8 Ways to Save $1 Million Dollars Before You Retire
Grow Your Business, Not Your Inbox
Saving for your retirement is a given. But, how much money do you need to set aside to enjoy your golden years?
How does a million bucks sound?
That may not sound feasible, but it’s not as challenging as you think if you follow these eight strategies.
1. Start saving as soon as you can.
The younger you start saving, the less amount of money you’ll have to put aside each month. For example, if you start saving $405 per month at the age of of 25, and are receiving an average annual return of 7 percent, you'll make you a millionaire by age 65. If you wait until later in life to start your savings, you’ll have to devote more money each month to catch-up.
You can use Bloomberg’s handy 401(k) Savings Calculator to give you a better understanding of how much you’ll need to save to reach your retirement savings goals.
2. Live below your means.
Here’s one of the best pieces of financial advice I’ve ever come across. You can only save money two ways. Either make more money or spend less money. In most cases, it’s a whole lot easier to cut your spending and live a little more frugally.

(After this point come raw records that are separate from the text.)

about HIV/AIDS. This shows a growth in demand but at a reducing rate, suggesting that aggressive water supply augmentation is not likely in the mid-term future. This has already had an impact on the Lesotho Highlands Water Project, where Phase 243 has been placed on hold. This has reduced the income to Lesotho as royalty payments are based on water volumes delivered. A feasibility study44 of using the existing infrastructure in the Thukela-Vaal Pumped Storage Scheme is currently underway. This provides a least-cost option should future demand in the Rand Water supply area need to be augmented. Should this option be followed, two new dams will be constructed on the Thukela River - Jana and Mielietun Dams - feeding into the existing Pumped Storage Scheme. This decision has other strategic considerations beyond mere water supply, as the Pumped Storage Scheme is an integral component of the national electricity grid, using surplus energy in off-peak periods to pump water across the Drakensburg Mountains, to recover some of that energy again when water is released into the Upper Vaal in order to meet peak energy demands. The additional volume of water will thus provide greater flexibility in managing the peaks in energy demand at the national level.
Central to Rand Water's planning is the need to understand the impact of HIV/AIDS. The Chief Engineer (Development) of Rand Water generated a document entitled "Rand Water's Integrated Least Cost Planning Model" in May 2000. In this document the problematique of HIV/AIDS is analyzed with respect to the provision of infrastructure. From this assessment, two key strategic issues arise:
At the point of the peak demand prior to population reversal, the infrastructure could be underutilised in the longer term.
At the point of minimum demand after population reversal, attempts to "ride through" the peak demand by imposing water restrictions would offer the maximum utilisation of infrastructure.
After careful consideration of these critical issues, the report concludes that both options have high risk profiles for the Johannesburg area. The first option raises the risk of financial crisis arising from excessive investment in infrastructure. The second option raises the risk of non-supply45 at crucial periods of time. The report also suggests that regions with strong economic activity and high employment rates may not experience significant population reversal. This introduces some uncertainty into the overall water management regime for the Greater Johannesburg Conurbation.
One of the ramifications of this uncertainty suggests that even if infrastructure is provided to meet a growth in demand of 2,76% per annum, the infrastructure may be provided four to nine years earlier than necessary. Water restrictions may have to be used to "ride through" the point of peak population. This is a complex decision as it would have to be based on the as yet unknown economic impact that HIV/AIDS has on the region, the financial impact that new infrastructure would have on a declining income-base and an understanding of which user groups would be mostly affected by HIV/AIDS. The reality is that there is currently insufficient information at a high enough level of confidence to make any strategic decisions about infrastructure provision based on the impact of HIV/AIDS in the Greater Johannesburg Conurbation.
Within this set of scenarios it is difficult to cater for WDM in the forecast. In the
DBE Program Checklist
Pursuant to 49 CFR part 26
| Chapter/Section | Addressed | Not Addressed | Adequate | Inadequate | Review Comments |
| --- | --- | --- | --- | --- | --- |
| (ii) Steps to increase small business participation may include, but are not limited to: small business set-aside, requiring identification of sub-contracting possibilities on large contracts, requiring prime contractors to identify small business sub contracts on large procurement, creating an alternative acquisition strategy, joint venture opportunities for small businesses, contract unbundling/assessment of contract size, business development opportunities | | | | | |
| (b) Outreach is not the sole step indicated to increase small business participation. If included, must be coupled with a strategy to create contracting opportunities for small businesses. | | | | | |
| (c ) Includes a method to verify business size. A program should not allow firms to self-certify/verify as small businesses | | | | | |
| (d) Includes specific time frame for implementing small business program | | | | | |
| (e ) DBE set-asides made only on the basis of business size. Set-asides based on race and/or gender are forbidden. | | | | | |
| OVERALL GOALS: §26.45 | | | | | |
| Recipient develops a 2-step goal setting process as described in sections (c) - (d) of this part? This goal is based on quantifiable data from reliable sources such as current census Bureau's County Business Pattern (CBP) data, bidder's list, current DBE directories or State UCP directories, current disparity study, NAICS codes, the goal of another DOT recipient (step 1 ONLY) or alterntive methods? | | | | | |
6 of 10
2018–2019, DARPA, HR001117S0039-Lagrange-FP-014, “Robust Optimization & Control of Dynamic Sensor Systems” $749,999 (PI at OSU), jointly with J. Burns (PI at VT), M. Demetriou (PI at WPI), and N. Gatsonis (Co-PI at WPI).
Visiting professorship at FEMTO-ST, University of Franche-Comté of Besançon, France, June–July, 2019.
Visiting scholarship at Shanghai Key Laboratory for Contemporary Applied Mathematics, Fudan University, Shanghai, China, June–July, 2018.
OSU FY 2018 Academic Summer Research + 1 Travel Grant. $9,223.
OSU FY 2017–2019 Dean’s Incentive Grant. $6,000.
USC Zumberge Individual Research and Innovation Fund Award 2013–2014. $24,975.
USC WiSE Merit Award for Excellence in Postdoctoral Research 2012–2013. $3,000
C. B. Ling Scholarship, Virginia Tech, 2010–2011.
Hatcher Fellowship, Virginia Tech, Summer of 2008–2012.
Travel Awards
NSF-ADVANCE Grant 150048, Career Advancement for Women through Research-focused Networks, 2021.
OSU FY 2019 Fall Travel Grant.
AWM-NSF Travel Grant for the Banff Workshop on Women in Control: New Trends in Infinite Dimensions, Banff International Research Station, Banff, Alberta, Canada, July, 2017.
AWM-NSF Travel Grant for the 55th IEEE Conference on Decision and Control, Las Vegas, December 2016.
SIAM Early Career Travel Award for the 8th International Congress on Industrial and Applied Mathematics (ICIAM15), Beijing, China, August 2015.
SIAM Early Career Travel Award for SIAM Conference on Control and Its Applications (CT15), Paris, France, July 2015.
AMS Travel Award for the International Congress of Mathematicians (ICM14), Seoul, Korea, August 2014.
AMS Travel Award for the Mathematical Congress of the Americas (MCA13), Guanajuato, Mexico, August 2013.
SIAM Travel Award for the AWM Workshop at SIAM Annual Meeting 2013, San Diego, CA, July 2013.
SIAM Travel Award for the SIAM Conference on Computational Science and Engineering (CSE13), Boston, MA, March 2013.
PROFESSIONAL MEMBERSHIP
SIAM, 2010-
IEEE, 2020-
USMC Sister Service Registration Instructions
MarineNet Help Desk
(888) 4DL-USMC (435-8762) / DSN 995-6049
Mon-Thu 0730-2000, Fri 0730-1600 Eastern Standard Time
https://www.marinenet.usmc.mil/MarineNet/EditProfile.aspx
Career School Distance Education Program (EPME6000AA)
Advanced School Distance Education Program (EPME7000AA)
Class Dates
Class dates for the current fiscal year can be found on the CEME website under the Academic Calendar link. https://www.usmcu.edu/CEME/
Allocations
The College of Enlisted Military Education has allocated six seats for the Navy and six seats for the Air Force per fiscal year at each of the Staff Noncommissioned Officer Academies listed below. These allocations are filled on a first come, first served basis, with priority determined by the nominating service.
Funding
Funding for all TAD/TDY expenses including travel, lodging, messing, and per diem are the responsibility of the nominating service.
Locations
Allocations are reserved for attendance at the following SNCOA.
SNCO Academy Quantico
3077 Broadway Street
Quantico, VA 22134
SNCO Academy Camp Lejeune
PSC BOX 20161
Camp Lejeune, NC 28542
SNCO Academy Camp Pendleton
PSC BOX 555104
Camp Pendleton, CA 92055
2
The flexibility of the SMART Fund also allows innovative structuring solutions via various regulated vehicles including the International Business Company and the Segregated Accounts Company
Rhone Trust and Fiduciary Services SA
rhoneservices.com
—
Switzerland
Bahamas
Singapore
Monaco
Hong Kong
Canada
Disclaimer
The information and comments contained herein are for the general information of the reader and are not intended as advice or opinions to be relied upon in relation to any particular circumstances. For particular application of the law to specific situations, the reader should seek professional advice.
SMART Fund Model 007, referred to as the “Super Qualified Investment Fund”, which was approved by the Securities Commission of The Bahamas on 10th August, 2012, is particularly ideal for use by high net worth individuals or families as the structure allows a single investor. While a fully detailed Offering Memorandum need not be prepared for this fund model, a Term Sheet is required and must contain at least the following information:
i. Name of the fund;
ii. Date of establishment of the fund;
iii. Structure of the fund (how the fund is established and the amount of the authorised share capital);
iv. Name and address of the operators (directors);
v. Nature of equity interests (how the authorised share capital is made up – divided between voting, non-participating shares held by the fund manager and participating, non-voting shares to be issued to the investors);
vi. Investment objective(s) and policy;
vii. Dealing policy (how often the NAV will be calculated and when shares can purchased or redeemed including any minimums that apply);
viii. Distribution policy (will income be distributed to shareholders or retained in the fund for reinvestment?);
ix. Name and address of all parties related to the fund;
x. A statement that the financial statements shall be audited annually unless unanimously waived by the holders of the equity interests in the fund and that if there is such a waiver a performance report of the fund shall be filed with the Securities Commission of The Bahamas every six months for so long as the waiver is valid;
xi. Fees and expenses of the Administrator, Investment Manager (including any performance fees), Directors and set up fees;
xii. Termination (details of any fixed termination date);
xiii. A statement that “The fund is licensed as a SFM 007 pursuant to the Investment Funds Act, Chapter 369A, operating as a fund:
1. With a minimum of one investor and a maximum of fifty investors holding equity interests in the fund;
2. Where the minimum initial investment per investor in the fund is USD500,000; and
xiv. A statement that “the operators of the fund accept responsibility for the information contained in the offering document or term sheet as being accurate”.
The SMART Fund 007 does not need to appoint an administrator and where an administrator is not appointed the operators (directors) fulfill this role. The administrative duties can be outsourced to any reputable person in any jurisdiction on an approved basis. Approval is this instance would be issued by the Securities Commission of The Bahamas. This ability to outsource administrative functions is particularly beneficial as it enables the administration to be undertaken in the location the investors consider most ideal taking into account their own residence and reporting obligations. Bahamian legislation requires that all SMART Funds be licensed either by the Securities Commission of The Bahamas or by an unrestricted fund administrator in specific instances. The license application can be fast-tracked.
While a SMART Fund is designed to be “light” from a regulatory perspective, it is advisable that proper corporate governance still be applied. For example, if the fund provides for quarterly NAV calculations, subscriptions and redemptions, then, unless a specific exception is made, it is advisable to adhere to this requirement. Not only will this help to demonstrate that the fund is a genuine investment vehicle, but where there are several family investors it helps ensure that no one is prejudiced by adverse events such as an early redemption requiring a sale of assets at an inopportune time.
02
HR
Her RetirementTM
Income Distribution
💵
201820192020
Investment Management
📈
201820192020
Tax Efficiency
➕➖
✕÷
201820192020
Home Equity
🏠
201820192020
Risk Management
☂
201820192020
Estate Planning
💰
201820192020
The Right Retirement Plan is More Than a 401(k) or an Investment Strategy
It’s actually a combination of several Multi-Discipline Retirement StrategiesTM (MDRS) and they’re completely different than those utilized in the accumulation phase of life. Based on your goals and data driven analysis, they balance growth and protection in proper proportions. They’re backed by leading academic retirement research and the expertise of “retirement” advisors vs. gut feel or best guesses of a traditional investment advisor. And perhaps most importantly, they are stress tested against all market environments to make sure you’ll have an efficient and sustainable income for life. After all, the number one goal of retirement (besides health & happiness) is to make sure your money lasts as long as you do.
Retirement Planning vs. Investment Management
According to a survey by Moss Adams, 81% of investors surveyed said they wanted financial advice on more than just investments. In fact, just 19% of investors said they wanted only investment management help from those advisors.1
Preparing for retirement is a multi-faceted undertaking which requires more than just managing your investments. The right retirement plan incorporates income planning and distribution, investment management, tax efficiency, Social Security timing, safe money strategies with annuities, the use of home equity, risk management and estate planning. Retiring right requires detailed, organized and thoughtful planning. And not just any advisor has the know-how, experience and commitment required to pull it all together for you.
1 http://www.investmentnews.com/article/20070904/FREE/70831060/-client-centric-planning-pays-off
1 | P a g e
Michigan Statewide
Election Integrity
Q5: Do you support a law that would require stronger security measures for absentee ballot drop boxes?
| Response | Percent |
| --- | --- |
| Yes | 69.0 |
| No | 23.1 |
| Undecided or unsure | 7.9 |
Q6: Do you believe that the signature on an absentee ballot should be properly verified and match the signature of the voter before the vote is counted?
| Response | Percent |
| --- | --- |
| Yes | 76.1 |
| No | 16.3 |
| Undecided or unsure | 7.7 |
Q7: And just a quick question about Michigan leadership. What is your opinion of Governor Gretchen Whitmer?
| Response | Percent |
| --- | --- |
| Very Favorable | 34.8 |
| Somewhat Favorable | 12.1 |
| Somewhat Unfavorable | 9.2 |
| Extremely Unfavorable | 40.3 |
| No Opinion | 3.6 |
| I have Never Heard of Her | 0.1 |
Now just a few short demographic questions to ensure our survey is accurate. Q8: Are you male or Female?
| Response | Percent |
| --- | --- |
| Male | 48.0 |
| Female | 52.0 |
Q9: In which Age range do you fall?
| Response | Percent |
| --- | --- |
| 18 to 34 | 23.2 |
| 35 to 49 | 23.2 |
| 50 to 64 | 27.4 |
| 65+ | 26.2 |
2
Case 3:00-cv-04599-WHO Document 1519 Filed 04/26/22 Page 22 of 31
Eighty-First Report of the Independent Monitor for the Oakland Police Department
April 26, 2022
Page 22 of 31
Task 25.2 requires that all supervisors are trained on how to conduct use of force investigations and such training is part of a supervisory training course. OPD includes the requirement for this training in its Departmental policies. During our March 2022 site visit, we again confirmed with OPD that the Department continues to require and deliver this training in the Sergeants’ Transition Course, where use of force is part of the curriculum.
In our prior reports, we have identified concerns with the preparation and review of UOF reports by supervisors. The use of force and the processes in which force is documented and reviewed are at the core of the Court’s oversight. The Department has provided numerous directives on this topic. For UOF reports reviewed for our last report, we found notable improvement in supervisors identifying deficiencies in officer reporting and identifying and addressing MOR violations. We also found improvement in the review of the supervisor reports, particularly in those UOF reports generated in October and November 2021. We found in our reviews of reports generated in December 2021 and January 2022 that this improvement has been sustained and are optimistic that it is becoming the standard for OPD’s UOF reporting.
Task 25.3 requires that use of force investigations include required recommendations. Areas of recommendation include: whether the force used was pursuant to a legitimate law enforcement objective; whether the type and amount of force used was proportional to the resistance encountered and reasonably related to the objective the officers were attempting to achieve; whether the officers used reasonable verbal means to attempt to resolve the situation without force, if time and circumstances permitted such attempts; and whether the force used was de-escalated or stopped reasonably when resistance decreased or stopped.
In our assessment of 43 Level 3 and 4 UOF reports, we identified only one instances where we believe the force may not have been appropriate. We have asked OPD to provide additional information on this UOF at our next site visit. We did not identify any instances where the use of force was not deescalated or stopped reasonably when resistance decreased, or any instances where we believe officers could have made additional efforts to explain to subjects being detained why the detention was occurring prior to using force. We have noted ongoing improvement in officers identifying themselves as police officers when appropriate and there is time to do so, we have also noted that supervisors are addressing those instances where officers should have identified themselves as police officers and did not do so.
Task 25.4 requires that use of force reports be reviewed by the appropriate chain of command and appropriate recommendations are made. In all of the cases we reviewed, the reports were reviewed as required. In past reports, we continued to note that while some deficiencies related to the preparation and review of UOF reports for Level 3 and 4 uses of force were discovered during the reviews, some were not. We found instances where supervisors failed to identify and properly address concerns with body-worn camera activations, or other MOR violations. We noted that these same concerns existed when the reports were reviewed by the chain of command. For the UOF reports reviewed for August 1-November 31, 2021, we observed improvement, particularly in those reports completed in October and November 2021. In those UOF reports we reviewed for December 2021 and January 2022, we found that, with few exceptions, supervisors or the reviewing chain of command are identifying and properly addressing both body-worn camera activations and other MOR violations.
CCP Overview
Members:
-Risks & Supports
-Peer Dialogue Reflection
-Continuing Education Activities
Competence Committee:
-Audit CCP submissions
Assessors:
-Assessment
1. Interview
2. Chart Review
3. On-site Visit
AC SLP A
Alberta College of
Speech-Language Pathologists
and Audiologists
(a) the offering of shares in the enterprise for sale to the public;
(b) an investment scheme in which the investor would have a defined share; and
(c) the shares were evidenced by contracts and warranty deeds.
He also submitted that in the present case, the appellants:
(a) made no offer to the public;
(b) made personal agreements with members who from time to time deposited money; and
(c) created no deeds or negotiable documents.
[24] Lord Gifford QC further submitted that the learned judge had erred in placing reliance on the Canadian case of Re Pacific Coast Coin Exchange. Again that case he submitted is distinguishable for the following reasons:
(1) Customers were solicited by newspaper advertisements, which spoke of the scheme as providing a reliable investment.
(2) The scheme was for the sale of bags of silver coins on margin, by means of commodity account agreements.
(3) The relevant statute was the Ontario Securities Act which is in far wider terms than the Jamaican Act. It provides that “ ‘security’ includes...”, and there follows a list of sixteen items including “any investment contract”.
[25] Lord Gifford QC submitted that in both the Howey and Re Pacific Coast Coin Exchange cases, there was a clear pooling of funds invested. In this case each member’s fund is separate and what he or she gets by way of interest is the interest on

This means purchasing a modest home, practical car, scaling back on the pricey vacations, clipping coupons, and creating a budget so that you can track your spending. Even though my wife and I make a lot of money, we save 90 percent of what we make.
In fact, authors Thomas Stanley and William Danco found in their book "The Millionaire Next Door" that a majority of millionaires reached that goal by spending less than they earned.
3. Make saving automatic.
We’ll make this point quick and easy. Select the amount of money you want to save each month and have it automatically withdrawn from your paycheck. If you’re stuck on where to place this money, start with a 401k or other employer-based retirement plan.
When you have this money taken out instantly, it prevents you from spending it. Some people find it an advantage to start with a percentage of their income rather than an actual dollar amount. If you are having trouble starting, begin with 2 or 3 percent of your income and add another percent each year. The point is to begin.
4. Choose your investments wisely.
Savings accounts and certificates of deposit are an alright place to start. But, if you really want to grow your wealth, invest in stocks.
While there is definitely a risk involved, Walter Updegrave writes in CNN Money that you “go with a portfolio that will give you a shot at realistic gains but you'll also be comfortable sticking with during major market setbacks.” This is done by taking a risk tolerance test - Vanguard’s asset allocation-risk tolerance tool can help with this.
Updegrave adds, “As for choosing investments for your portfolio, I recommend you focus mostly, if not exclusively, on broadly diversified low-cost index funds or ETFs, many of which charge just .2 percent of assets or less in annual expenses. The reason is simple. The less of your return you give up to fees, the more quickly your savings are likely to grow, and the more likely you'll reach your ambitious goal.”
5. Pay down your debt.
Let’s say that you have a credit card with a balance of $5,000 and an APR of 22 percent. You’re spending $1,000 annually in interest alone! I personally played this game when I was in my early 20's. I did it for almost three years until I realized I'd paid more in interest that was on my credit card in the first place.
Get rid of that debt immediately. Even if you have to put aside saving for a a couple of months or even a year, it’s totally worth it in the end since you can now put that monthly payment towards your retirement savings and not an outrageous interest rate. Understand payments and how they can work for you.
6. Don’t touch your 401(k).
After you’ve finished this article, head over to Bloomberg and read "How a Harvard Economist Screwed Up -- and Then Saved -- Her Retirement."
In a nutshell, it details the mistakes that retirement expert Alicia Munnell foolishly made during her 50s. One of the worst mistakes was using retirement savings for her current lifestyle needs. This included tapping into her 401(k).
"I used my after-tax account like a bank account," she says. "I used it to pay for the honeymoon of one of my sons. I was a little cavalier. I'd tell anyone else not to touch it, ever."
Remember, when you withdraw money from your 401(k) you taking away its ability to grow.
7. Pick-up free money.
You read that correctly. There is free money that is available for you to put towards your retirement.
- Max your 401(k) by taking what your employer matches.
- Open a spousal IRA if you or your spouse don’t have access to a 401(k).
- Conduct a Roth IRA analysis to calculate the cost of converting past IRA savings to a Roth IRA.
- Consider a health savings account that will allows you “to put aside money pre-tax you would spend on health care anyway (billed services, not premiums), and if you don’t spend it then the money rolls over each year while still earning interest.”
- Cut back on investment costs like mutual funds and certain 401(k) plans.
8. Increase contributions.
Did you know that after the age of 50 you can increase contributions to tax-deferred savings plans. This means that you can use those taxes that would have gone to the government and put it towards investing.